Fonte: facebook
di Alfredo Morganti – 3 marzo 2015
Rubo qualche concetto a Walter Tocci, che queste cose le scrive e le discute da decenni in modo lucido e, spesso, inascoltato. Il dato di fatto, limpido dinanzi a noi, è che oggi è scomparsa la cultura del progetto. Le prime a risentirne sono state, ovviamente, le opere pubbliche. Il cui iter realizzativo è spesso lungo e tormentato, sia sul piano tecnico sia su quello finanziario. Al fondo di molti fallimenti c’è la devastazione delle capacità pianificatorie e progettuali delle pubbliche amministrazioni, l’incapacità di avere uno sguardo strategico, pianificato e più lungo della misera vicenda politica quotidiana e delle emergenze vere o false che essa impone sotto la pressione dei media, del consenso per il consenso, delle ambizioni personali, della diffusa ‘ignoranza’. I tempi sono sempre più ristretti, la comunicazione prescrive un velocissimo mordi e fuggi, con verifiche istantanee o quasi delle battute fulminee che squarciano lo spazio politico come meteore. Ma il ‘progetto’ è assolutamente altro rispetto a questo ritmo rapido, ai tempi ristretti che dettano legge. Come si fa a progettare alcunché se lo spazio linguistico si restringe ai 140 caratteri, se la frettolosità diventa norma, se le ‘riforme’ sono divenute metafora di una saetta? Ecco il punto.
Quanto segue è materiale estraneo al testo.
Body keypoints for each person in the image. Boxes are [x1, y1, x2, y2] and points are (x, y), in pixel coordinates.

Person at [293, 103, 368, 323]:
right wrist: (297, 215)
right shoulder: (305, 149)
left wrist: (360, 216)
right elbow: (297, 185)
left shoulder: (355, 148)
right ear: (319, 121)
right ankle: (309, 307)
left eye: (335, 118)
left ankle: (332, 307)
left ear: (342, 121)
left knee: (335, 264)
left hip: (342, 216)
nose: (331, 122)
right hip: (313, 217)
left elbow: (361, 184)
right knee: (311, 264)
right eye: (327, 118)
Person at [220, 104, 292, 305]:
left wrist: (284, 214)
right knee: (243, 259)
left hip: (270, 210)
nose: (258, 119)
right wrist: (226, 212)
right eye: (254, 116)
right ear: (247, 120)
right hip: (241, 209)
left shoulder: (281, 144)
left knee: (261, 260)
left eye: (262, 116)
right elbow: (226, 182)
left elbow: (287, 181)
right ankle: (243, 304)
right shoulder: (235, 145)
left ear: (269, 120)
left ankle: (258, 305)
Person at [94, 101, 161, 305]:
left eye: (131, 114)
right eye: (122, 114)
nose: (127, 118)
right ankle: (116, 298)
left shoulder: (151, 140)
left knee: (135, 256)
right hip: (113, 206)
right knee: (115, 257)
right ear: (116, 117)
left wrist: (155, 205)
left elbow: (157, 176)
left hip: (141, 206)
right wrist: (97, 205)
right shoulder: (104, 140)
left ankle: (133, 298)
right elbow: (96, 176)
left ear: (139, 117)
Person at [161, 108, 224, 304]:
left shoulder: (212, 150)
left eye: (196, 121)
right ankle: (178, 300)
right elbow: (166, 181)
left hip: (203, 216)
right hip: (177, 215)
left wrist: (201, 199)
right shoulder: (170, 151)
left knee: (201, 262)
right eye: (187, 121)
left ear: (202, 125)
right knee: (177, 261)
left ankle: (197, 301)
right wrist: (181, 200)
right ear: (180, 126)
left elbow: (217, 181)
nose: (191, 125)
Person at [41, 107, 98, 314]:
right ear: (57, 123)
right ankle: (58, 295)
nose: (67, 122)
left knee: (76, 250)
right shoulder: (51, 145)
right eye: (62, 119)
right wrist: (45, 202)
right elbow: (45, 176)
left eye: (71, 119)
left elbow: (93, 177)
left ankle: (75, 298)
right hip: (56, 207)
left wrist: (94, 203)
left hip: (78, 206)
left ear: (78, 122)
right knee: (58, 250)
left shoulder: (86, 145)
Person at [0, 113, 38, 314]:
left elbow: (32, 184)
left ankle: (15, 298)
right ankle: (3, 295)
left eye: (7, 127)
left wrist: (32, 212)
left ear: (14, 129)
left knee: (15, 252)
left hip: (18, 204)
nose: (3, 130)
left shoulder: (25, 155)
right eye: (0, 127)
Senza capacità progettuale, la trasformazione è una specie di falso ideologico. Non c’è spessore per l’azione politica e amministrativa, solo l’eterno ritorno dell’eguale quotidiano: le risse, le chiacchiere, il trionfo del tweet. Il compito di un’istituzione non è quello di reggere la coda alla rendita, alle corporazioni, alle combriccole urbane, ma di costruire una ‘intelligenza pubblica’ per guidare con forza i processi di trasformazione. Questa qualità della progettazione (a cui può corrispondere finalmente una qualità delle opere) deve essere parte integrante dell’istituzione locale, affinché sia capace di governare la città trasformandola. Con la chiosa giusta, opportuna, ineludibile, che senza questa capacità di progettazione, l’ambizione di cambiare davvero qualcosa è velleitaria. Non c’è cambiamento senza progettazione, non c’è cambiamento nello spazio ristretto e oppressivo di un tweet di governo, di un’OPA aggressiva, di un mordi e fuggi politico, insomma. Non si rovescia alcun guanto gesticolando la mera politica del ‘fare’! Perché sono proprio i tempi ristretti imposti dalla comunicazione, è proprio la pigrizia verso lo studio e la pianificazione, è proprio questa ideologia praticona a disarmare la capacità di trasformare in modo irrimediabile e consistente le nostre città, il Paese in cui viviamo e, io direi, ancor più il nostro mondo, nella sua essenza e nella sua vastezza.